══ Input data ══

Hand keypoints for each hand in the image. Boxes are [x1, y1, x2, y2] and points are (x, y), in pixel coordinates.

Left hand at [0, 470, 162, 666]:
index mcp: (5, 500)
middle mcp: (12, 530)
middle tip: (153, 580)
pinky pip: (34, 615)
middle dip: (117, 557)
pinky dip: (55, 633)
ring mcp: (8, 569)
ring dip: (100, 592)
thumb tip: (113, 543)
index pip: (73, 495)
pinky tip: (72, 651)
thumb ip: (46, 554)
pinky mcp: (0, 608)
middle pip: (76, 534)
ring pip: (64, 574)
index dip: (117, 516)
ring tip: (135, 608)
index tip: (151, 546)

═══

**Exercise description**
Nothing may be dropped or altered. Copy every line above.

**Task solution**
Hand keypoints for each hand in the image. Boxes are [x1, y1, x2, y2] and points are (x, y), in pixel coordinates.

Left hand at [0, 470, 162, 666]:
index mcp: (5, 500)
middle mcp: (12, 530)
middle tip: (153, 580)
pinky pip: (34, 615)
middle dip: (117, 557)
pinky dip: (55, 633)
ring mcp: (8, 569)
ring dip: (100, 592)
thumb tip: (113, 543)
index pip: (73, 495)
pinky tip: (72, 651)
thumb ip: (46, 554)
pinky mcp: (0, 608)
middle pip: (76, 534)
ring pip: (64, 574)
index dip: (117, 516)
ring tip: (135, 608)
index tip: (151, 546)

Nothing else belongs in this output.